# Ruck Advice



## DirtyDog (6 Oct 2009)

I've recently come to the conclusion after several exercises and talks with my CoC that I intend to not deploy with the CTS ruck and instead will use a jump ruck.

Although quite comfortable to wear my current setup isn't all that rugged, versatile or practical.  Saying that, I recently decided I'd buy a CP gear Gen III '64 complete setup.  I would really rather go with the modular pack as I like the added versatility and capability.  However, even after shopping around for decent prices on various modular add-on pouches, this ruck setup would come up to well over $500.  That is a_ substantial _ amount of money for something in the end that is simply a modualr jump ruck.  That's also getting dangerously close to Kifaru territory.

My question(s) is, should I go ahead and spend the money on a ruck ('64) that I know and am comfortable with but with some added features (like the GenIII improvements and being modular) or take that money and go for a well respected and well spoken of rig like a Kifaru, which is unknown and untested to me?  Or there is the third option which is to just get the regular GenIII ruck minus the modular capability.

Thanks for any advice.


----------



## DirtyDog (6 Oct 2009)

I should add that I'm a big fan of a lot of CP Gear's products and my concern here is that I'm spending over $500 on what is basically a '64 pattern ruck.  No concerns over the quality with the CP Gear products themselves.


----------



## Nfld Sapper (6 Oct 2009)

Maybe if you ask Matt Fisher/Mark Wheeler they might be able to cut you a deal (just throwing an idea out there)


----------



## HItorMiss (6 Oct 2009)

DD

Having used the Kifaru, I and the people I work with are not fans... However there are some good packs such as the Low Apline and the Arc'Teryx Echo which float in and around your price range you should look into them as well.

However in my mind your biggest concern should be delivery as day one of a 15 day patrol in the mountains is not the time to be getting to know your ruck. IF you can get the pack you like in a timely manner and can get some time with it in the field this would allow you to sort out how you like whichever pack you buy rigged.


----------



## DirtyDog (6 Oct 2009)

NFLD Sapper said:
			
		

> Maybe if you ask Matt Fisher/Mark Wheeler they might be able to cut you a deal (just throwing an idea out there)


I didn't do anything special to deserve one and I'm already getting an $80 discount due to last month's photo contest.


----------



## DirtyDog (6 Oct 2009)

BulletMagnet said:
			
		

> DD
> 
> Having used the Kifaru, I and the people I work with are not fans... However there are some good packs such as the Low Apline and the Arc'Teryx Echo which float in and around your price range you should look into them as well.
> 
> However in my mind your biggest concern should be delivery as day one of a 15 day patrol in the mountains is not the time to be getting to know your ruck. IF you can get the pack you like in a timely manner and can get some time with it in the field this would allow you to sort out how you like whichever pack you buy rigged.

+---+

* _Requests_:
- a) List the names that appear in the post headers of the ruck advice thread, each name once.
- b) Decide whether each statement agrees with the ruck advice thread. Answer yes or no for each, and quote the words that settle it.
(i) DirtyDog is already getting an $80 discount because of a photo contest.
(ii) HItorMiss and the people HItorMiss works with like the Kifaru.
(iii) DirtyDog doubts the quality of CP Gear products.
- c) Duplicate the part of the ruck advice thread starting with "# Ruck Advice" and going on through "to Kifaru territory.".

+---+

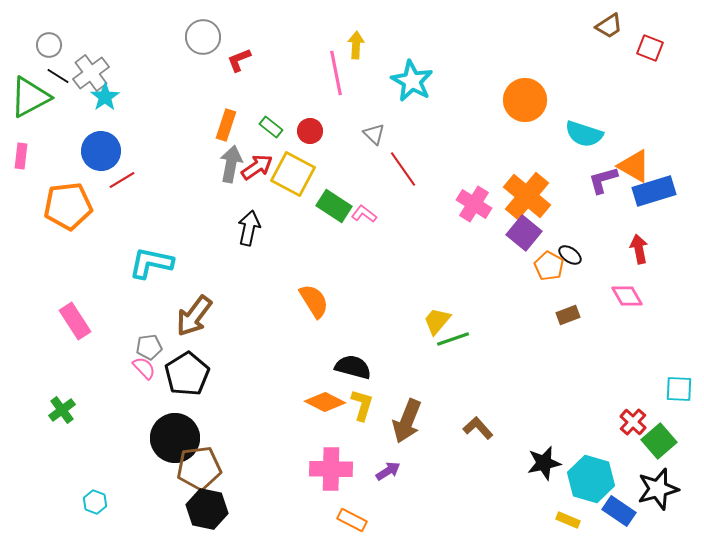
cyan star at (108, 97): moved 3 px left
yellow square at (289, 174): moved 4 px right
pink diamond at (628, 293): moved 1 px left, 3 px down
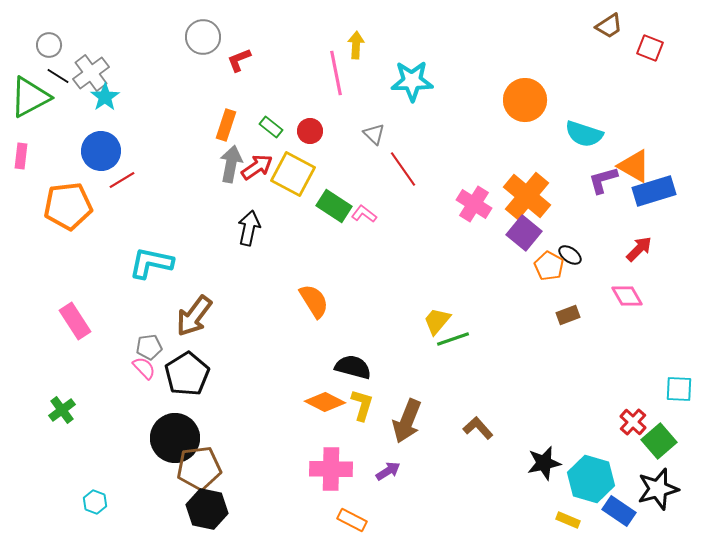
cyan star at (412, 81): rotated 30 degrees counterclockwise
red arrow at (639, 249): rotated 56 degrees clockwise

+---+

* _Answers to each task_:
- a)
DirtyDog
Nfld Sapper
HItorMiss

- b)
(i) Yes: "I'm already getting an $80 discount due to last month's photo contest."
(ii) No: "Having used the Kifaru, I and the people I work with are not fans..."
(iii) No: "No concerns over the quality with the CP Gear products themselves."

- c)
# Ruck Advice



## DirtyDog (6 Oct 2009)

I've recently come to the conclusion after several exercises and talks with my CoC that I intend to not deploy with the CTS ruck and instead will use a jump ruck.

Although quite comfortable to wear my current setup isn't all that rugged, versatile or practical.  Saying that, I recently decided I'd buy a CP gear Gen III '64 complete setup.  I would really rather go with the modular pack as I like the added versatility and capability.  However, even after shopping around for decent prices on various modular add-on pouches, this ruck setup would come up to well over $500.  That is a_ substantial _ amount of money for something in the end that is simply a modualr jump ruck.  That's also getting dangerously close to Kifaru territory.